#### Task to complete
Give the data again exactly, without images.

#### Information shown

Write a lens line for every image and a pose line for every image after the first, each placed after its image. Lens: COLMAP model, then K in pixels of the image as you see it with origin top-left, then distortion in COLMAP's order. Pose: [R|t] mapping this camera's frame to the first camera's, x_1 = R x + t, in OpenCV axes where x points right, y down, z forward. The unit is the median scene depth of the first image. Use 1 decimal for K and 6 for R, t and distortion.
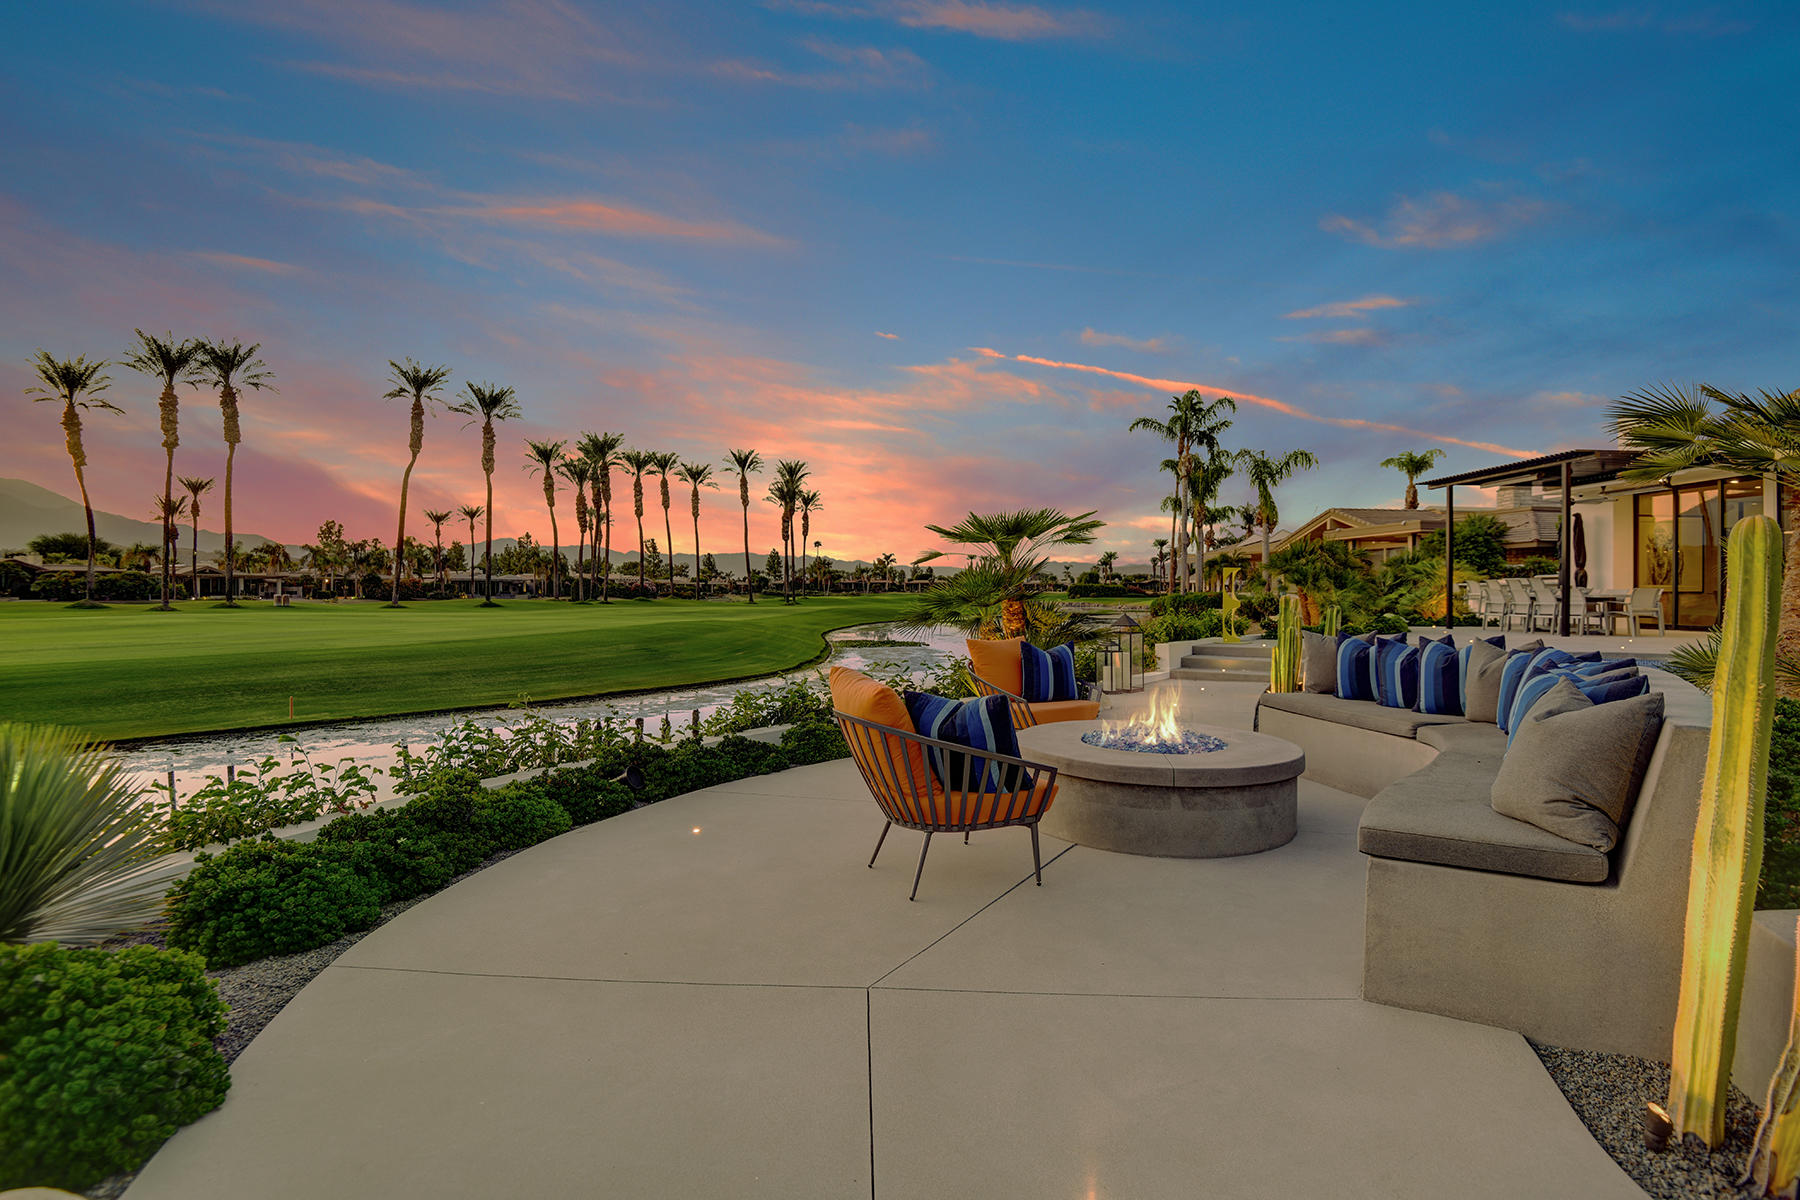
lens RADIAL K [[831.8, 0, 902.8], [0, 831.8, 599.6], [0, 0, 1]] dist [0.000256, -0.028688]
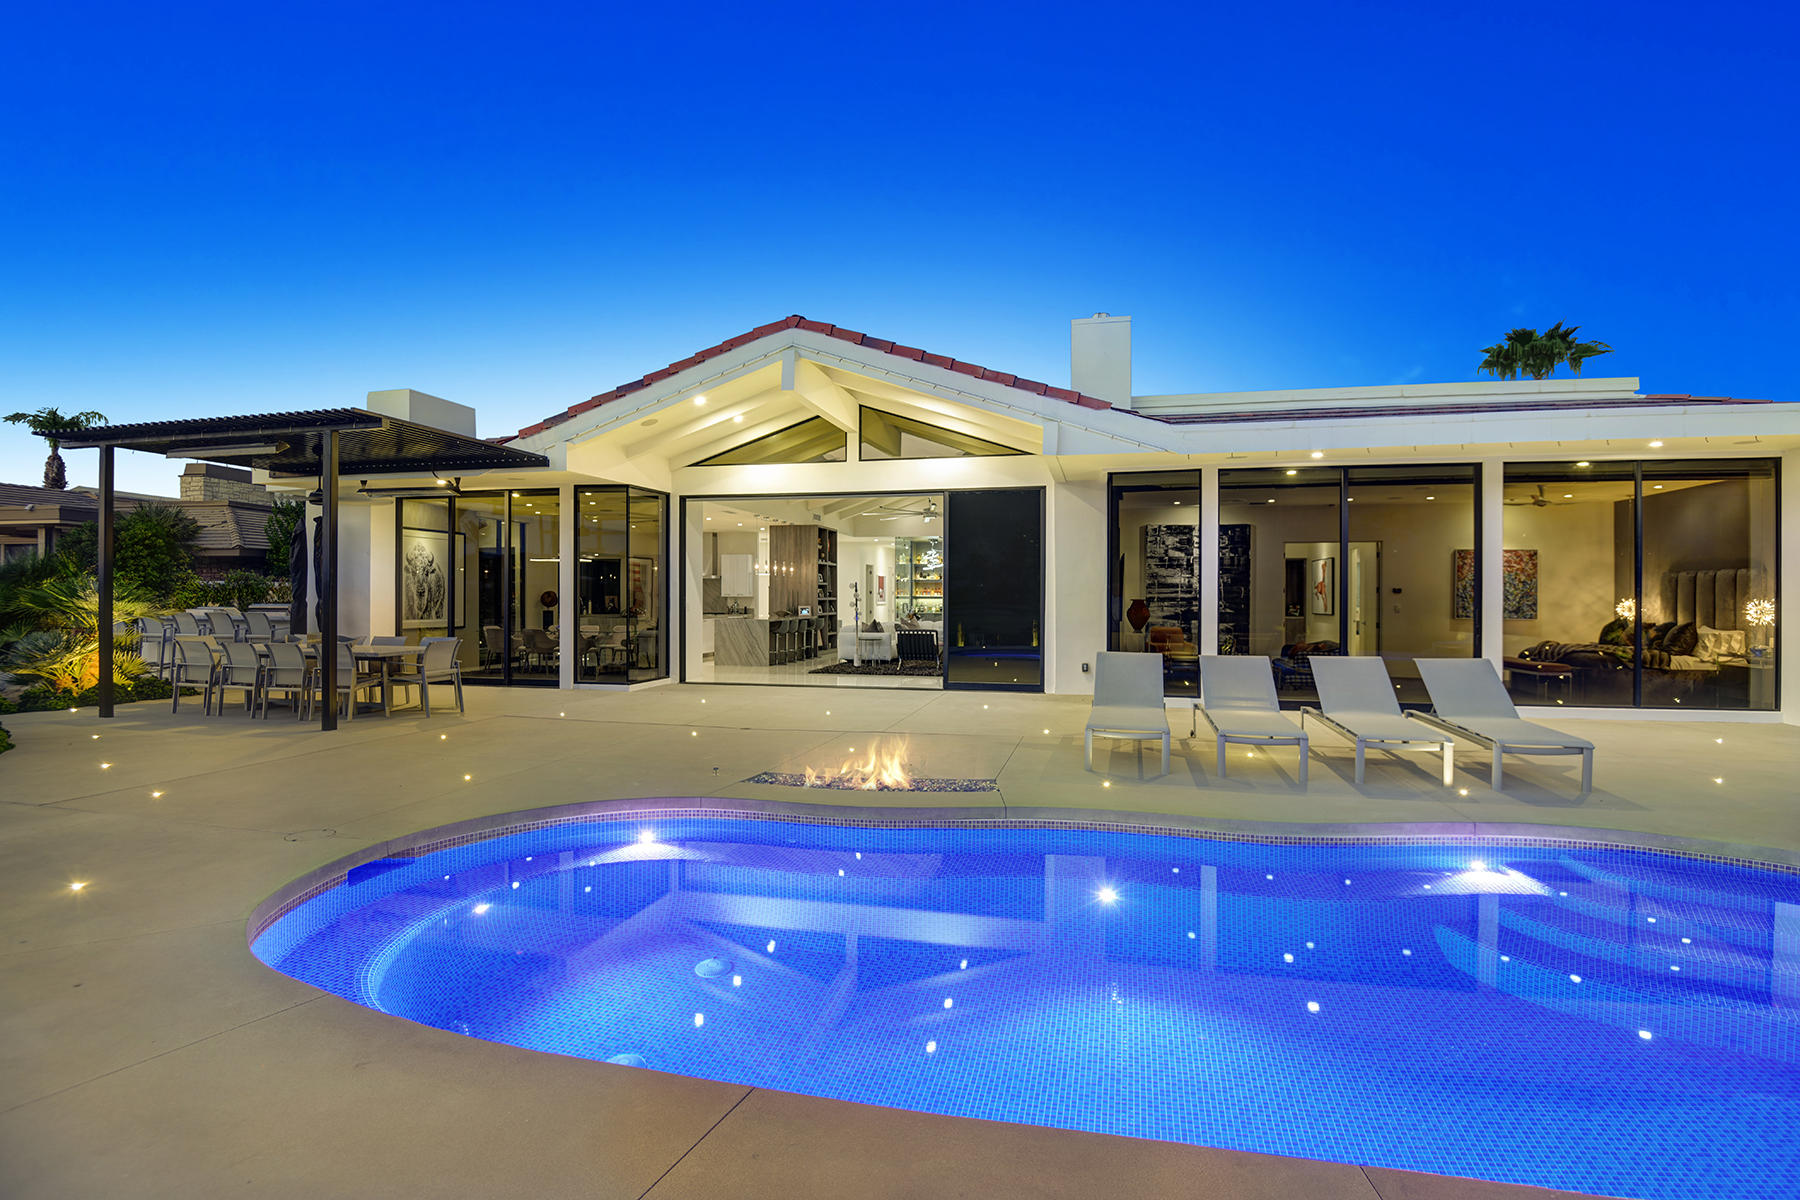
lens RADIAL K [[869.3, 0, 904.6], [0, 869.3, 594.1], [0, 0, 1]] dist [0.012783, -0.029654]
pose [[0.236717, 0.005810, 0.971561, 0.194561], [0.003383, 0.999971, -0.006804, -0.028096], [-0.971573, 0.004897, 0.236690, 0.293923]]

#### Exercise response
Write a lens line for every image and a pose line for every image after the first, each placed after its image. Lens: COLMAP model, then K in pixels of the image as you see it with origin top-left, then distortion in COLMAP's order. Pose: [R|t] mapping this camera's frame to the first camera's, x_1 = R x + t, in OpenCV axes where x points right, y down, z forward. The unit is the median scene depth of the first image. Use 1 decimal for K and 6 for R, t and distortion.
lens RADIAL K [[831.8, 0, 902.8], [0, 831.8, 599.6], [0, 0, 1]] dist [0.000256, -0.028688]
lens RADIAL K [[869.3, 0, 904.6], [0, 869.3, 594.1], [0, 0, 1]] dist [0.012783, -0.029654]
pose [[0.236717, 0.005810, 0.971561, 0.194561], [0.003383, 0.999971, -0.006804, -0.028096], [-0.971573, 0.004897, 0.236690, 0.293923]]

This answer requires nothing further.